Chinina
Classe: Antimalarico
Meccanismo d’azione
Alcaloide della china che rilassa la muscolatura scheletrica aumentando il periodo refrattario, diminuendo l’eccitabilità delle placche motorie finali (effetto simile alla curaro) e interessando la distribuzione del calcio all’interno della fibra muscolare. Antimalarico: Deprime l’assorbimento di ossigeno, il metabolismo dei carboidrati, eleva il pH negli organelli intracellulari dei parassiti.
Effetto terapeutico: Rilassa la muscolatura scheletrica; produce la morte del parassita.
Indicazioni
Trattamento della malaria da P. falciparum e dei crampi notturni alle gambe
Posologia
Crampi notturni alle gambe PO
Adulti/Anziani: 260–300 mg prima di coricarsi secondo necessità.
Trattamento della malaria PO
Adulti/Anziani: 260–650 mg 3 volte al giorno per 6–12 giorni.
Bambini: 10 mg/kg ogni 8 ore per 5–7 giorni.
Dosaggio in caso di compromissione renale Clearance della creatinina < 10–50 ml/min: 75% della dose normale o ogni 12 ore < 10 ml/min: 30–50% della dose normale o ogni 24 ore
Controindicazioni e precauzioni
Ipersensibilità alla chinina (possibile ipersensibilità crociata alla chinidina), deficit di G-6-PD, tinnito, neurite ottica, anamnesi di trombocitopenia durante precedente terapia con chinina, febbre nera.
Cautela: Discrasie ematiche, grave malattia gastrointestinale, malattia neurologica, grave malattia epatica, psoriasi, aritmie cardiache, tinnito.
Effetti collaterali
Frequenti Nausea, cefalea, tinnito, lieve disturbi visivi (lieve chinismo)
Occasionali L’arrossamento estremo della pelle con prurito generalizzato intenso è la reazione di ipersensibilità più tipica; inoltre rash, respiro affannoso, dispnea, angioedema. Terapia prolungata: disturbi della conduzione cardiaca, udito diminuito
Reazioni gravi L’overdose (grave chinismo) può risultare in effetti cardiovascolari, cefalea grave, crampi intestinali con vomito e diarrea, apprensione, confusione, convulsioni, cecità e depressione respiratoria. Ipoprottrombinemia, porpora trombocitipenica, emoglobinuria, asma, agranulocitosi, ipoglicemia, sordità e atrofia ottica si verificano raramente.
Interazioni di interesse odontoiatrico
- Assorbimento diminuito: sali di magnesio o alluminio
- Durata prolungata dei farmaci bloccanti neuromuscolari
Considerazioni odontoiatriche
Generale:
- I pazienti in terapia farmacologica cronica possono raramente presentare sintomi di discrasie ematiche, che possono includere infezione, sanguinamento e scarsa cicatrizzazione.

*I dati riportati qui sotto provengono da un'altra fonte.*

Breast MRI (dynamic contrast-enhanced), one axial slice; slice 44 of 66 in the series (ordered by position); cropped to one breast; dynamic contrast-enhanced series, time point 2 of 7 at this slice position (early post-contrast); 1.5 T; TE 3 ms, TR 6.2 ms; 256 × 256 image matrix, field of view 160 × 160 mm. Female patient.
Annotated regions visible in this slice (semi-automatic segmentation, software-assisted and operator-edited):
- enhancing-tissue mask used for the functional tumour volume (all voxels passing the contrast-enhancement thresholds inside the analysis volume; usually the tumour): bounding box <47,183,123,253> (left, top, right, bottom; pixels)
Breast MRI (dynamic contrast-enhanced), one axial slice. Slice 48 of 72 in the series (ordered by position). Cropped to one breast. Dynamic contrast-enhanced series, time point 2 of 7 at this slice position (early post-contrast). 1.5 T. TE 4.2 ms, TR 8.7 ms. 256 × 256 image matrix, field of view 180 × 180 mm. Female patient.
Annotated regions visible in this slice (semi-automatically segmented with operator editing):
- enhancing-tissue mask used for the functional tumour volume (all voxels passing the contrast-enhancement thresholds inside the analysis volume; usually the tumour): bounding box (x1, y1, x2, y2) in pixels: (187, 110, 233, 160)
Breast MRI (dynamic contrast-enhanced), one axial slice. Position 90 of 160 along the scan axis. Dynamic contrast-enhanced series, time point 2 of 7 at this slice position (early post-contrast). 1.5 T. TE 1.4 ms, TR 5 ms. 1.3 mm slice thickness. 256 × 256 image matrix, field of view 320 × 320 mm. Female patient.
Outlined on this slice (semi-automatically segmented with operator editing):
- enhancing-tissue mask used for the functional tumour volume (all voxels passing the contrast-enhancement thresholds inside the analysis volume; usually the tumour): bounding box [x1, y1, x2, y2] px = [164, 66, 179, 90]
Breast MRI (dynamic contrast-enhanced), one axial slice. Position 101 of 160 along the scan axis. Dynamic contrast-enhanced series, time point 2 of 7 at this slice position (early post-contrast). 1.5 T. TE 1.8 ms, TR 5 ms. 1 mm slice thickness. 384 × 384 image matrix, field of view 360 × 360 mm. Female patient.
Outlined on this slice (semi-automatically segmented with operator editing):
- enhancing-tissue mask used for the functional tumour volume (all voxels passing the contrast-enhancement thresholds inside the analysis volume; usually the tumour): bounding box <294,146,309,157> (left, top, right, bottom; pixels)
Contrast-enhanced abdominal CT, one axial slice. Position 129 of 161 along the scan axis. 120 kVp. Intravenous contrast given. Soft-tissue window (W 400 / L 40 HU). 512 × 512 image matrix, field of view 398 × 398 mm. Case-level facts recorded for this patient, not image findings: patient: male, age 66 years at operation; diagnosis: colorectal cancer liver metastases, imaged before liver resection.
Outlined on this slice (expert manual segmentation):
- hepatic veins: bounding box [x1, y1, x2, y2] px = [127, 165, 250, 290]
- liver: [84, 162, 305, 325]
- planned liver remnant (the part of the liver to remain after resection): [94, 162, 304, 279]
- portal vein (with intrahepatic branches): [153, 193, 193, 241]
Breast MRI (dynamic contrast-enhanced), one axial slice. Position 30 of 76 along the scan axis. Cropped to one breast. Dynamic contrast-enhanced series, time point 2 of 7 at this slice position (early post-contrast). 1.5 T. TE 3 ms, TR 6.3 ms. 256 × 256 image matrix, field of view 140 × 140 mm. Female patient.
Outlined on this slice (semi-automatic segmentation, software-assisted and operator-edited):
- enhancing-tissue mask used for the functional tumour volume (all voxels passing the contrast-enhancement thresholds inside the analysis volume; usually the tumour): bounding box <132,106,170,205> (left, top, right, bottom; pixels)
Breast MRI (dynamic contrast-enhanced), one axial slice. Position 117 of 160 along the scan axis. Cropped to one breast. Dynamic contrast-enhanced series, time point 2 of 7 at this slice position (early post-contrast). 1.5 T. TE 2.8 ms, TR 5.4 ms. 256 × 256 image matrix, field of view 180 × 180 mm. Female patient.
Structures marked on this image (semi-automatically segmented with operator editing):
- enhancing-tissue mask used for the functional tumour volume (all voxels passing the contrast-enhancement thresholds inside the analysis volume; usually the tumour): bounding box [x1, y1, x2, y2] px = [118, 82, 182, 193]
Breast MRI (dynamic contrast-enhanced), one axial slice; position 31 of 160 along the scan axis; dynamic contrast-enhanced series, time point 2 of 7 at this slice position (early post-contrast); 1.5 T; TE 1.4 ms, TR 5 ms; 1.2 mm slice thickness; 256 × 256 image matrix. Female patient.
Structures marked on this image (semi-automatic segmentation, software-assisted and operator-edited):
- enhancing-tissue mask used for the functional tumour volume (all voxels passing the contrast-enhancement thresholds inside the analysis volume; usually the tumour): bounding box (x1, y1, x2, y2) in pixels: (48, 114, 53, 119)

- Evitare la luce dentale negli occhi del paziente; offrire occhiali scuri per il comfort del paziente.
- Monitorare i segni vitali ad ogni appuntamento a causa degli effetti cardiovascolari.

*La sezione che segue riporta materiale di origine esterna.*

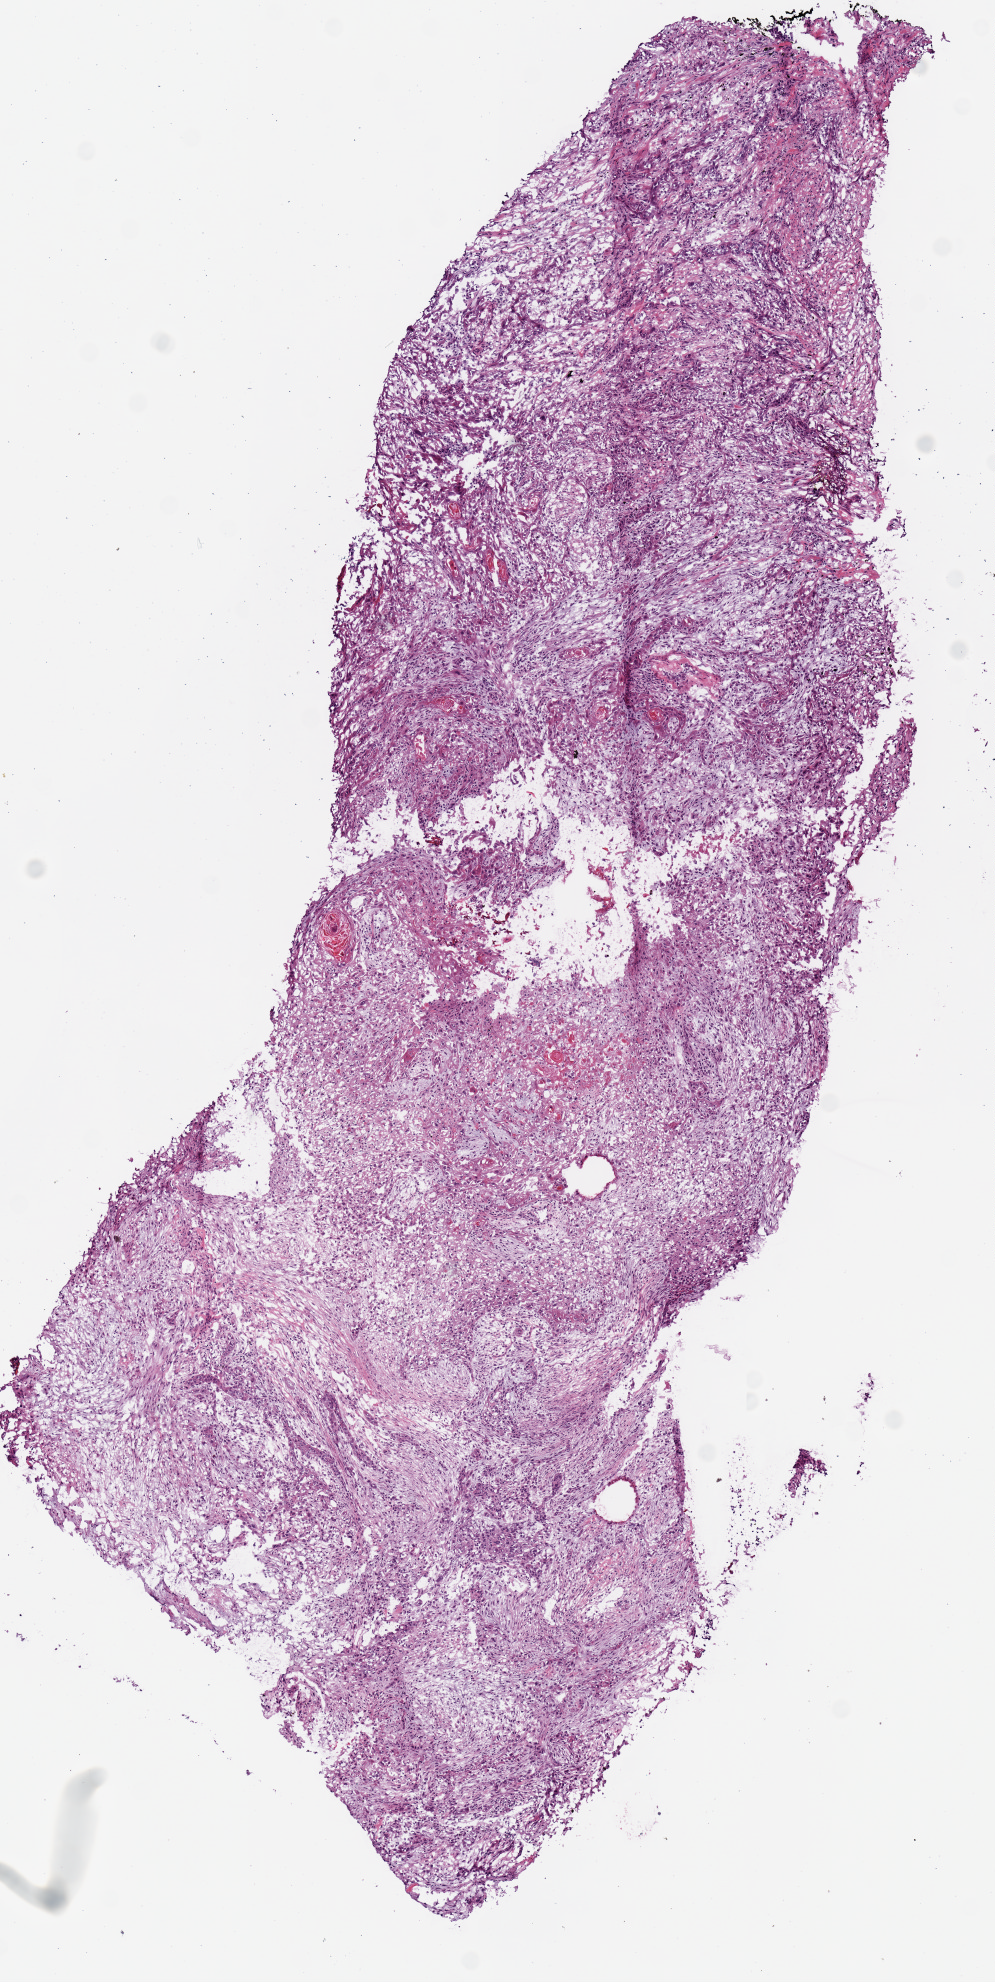
Hematoxylin and eosin (H&E) stained whole-slide image — low-resolution overview of the scanned area, about 3.9 x 7.8 mm, frozen section from the bottom of the tissue portion, sample: primary tumour, lung. Patient: male, age at initial diagnosis 69 years.
* AJCC pathologic stage: IIB (6th edition)
* pathologic diagnosis: Squamous cell carcinoma, NOS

- Considerare la posizione della poltrona semisupina per il comfort del paziente se si verificano effetti collaterali gastrointestinali.
Consulenze:
- La consulenza medica può essere necessaria per valutare il controllo della malattia.

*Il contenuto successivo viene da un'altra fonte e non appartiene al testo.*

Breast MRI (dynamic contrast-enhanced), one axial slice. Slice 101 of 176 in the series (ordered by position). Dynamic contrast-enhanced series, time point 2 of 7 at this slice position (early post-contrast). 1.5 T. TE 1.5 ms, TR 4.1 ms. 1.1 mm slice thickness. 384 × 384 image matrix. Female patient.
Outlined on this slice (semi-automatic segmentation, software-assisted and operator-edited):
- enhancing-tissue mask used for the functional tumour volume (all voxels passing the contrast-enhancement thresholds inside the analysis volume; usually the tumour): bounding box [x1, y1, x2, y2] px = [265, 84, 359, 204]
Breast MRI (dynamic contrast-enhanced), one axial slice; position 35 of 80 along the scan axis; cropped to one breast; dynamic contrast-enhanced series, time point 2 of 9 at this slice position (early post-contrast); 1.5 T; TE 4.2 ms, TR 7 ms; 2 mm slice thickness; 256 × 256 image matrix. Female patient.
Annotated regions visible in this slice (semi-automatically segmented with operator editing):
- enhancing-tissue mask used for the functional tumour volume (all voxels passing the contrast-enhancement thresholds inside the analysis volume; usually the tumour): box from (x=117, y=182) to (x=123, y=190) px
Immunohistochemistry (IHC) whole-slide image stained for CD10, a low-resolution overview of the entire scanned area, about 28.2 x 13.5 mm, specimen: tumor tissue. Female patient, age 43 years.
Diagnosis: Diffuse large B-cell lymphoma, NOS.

- In un paziente con sintomi di discrasie ematiche, richiedere una consulenza medica per esami del sangue e rimandare il trattamento dentale fino al ripristino dei valori normali.
Istruzioni per il paziente:
- Incoraggiare un’igiene orale efficace per prevenire l’infiammazione dei tessuti molli.
Nota: Le informazioni riportate hanno finalità esclusivamente informativa e non sostituiscono il parere del medico o del farmacista. Dosaggi e indicazioni devono essere sempre verificati sulle fonti ufficiali e adattati al singolo paziente.